Fornito un preciso, anche se ovviamente contestabile, quadro teorico, pensiamo di poter inquadrare con maggiore precisione la battaglia che negli ultimi mesi ha visto Matteo Renzi sfidare Pierluigi Bersani. Infatti, nonostante il secondo fosse risultato vincitore nelle elezioni primarie svoltesi per designare il candidato premier della coalizione di centro-sinistra, la sua leadership è sempre apparsa alquanto debole.

Questo era principalmente dovuto alle caratteristiche personali e politiche dell’ormai ex segretario democratico. Bersani infatti rappresentava con un elevato grado di perfezione il dirigente-tipo dell’epoca della democrazia dei partiti. Burocrate, uomo di partito fedele e leale, pessimo comunicatore, aveva acquisito le proprie abilità politiche in una lunga carriera amministrativa svolta prima a livello locale (anche con prese di posizione forti, come diffidare i medici emiliani dal parlare di rischio tumore rispetto agli inceneritori) e successivamente attraverso la “promozione” a Roma.

Matteo Renzi, al contrario, piega alla propria bramosia di successo il partito, lo utilizza come un trampolino di lancio, lo innova e lo trasforma attraverso la propria leadership carismatica.

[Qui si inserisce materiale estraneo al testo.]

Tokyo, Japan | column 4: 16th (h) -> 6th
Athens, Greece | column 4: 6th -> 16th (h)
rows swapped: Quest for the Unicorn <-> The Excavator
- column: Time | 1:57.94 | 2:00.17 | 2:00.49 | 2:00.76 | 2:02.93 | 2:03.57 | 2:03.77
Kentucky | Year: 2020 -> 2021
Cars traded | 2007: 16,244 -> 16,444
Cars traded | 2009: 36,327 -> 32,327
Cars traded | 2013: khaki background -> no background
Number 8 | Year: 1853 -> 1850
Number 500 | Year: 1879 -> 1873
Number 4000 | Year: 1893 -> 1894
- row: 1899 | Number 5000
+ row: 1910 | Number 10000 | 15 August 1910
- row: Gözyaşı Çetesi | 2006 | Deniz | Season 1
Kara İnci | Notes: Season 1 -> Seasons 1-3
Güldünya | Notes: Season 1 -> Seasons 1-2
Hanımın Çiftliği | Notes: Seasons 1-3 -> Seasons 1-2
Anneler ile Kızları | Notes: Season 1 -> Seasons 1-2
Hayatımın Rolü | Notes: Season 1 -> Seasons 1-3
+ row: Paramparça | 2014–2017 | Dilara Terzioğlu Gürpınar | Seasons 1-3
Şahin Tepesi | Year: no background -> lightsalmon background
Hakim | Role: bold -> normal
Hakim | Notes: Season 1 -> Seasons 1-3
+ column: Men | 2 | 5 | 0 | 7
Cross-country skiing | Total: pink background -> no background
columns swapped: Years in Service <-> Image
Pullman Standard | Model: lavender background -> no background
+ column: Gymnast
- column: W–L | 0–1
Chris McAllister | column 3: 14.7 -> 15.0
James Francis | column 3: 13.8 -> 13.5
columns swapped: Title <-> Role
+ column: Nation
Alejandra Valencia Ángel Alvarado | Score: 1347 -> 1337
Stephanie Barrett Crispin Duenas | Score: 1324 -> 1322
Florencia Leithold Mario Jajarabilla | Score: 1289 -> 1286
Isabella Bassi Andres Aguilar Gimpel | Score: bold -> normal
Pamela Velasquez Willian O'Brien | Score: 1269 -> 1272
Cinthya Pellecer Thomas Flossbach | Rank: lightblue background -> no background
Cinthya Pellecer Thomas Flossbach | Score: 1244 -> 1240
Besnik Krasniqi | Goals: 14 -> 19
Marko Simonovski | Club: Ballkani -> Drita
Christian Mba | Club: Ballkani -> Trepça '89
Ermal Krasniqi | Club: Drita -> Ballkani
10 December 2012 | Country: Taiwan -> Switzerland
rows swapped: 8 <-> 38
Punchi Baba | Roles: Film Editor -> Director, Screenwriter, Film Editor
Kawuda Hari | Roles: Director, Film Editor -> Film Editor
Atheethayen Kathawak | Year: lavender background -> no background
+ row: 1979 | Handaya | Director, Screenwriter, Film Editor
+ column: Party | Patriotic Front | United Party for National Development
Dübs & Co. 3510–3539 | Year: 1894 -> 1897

La carriera politica non appare quindi più volta ad acquisire un know-how spendibile poi ai massimi livelli dirigenziali, ma semplicemente alla promozione della propria persona, della propria immagine. Il Sindaco di Firenze si dimostra inoltre un competitor di straordinario valore, capace di utilizzare a proprio vantaggio gli strumenti ed i canali della comunicazione politica. Renzi infatti instaura un rapporto diretto e privilegiato con l’elettorato, chiede ed ottiene consenso sulla propria persona, coagula voti provenienti da settori della società con valori ed istanze confliggenti. La sua azione politica rafforza, in ultima istanza, una trasformazione della democrazia rappresentativa in plebiscitaria, chiarificandone ed esplicitandone l’essenza profonda: confronto tra élite per l’acquisizione ed il mantenimento del potere.

La mancata elezione di Romano Prodi al Quirinale ha quindi determinato l’ultimo atto, da segretario del Partito Democratico, di Pierluigi Bersani, costringendolo alle dimissioni. Tuttavia, la sorte della sua leadership appariva già segnata da tempo: le lancette della storia giravano infatti inesorabilmente nella direzione opposta a quella da lui auspicata. Matteo Renzi è quindi destinato a diventare, senza dubbio alcuno, il futuro candidato dei democratici alle prossime, più o meno vicine, elezioni parlamentari. Le ultime settimane hanno infatti determinato anche una sorprendente ricostruzione e pacificazione interna al partito proprio attorno alla sua figura. Da Massimo D’Alema a Leonardo Domenici, da Carlo De Benedetti a Fabrizio Barca, fino a Walter Veltroni, hanno tutti fatto trapelare, più o meno apertamente attraverso dichiarazioni ed incontri, il proprio sostegno all’attuale Sindaco di Firenze. Il quale rimane però indeciso sulle prossime mosse che dovrà intraprendere. L’elezione pro tempore di Guglielmo Epifani come segretario del Partito Democratico pospone infatti solamente di alcuni mesi la conta interna. Tuttavia, non ci aspettiamo, a differenza di quanto annunciato e scritto da molti noti commentatori politici, alcuna importante scissione. La ragione è molto semplice: i politici mirano a massimizzare il tornaconto personale in ogni circostanza, mostrando generalmente una forte aderenza al modello ideale dell’homo economicus. La limitata conflittualità sociale presente nel Paese, la mancanza di forti e strutturate organizzazioni partitiche alla sinistra del Pd, rendono infatti i costi di una scissione, a maggior ragione se tentata da un’esigua minoranza, maggiori, almeno nel brevio periodo, dei benefici ipotizzabili. Quindi, per il dispiacere di quanti immaginano il Pd come una forza di sinistra, auspicando semplicemente una guida maggiormente labour-oriented, il futuro vedrà ancora tutti appassionatamente assieme: da Fioroni a Barca, con Matteo Renzi candidato premier. Almeno fino alle prossime, vicine, consultazioni elettorali.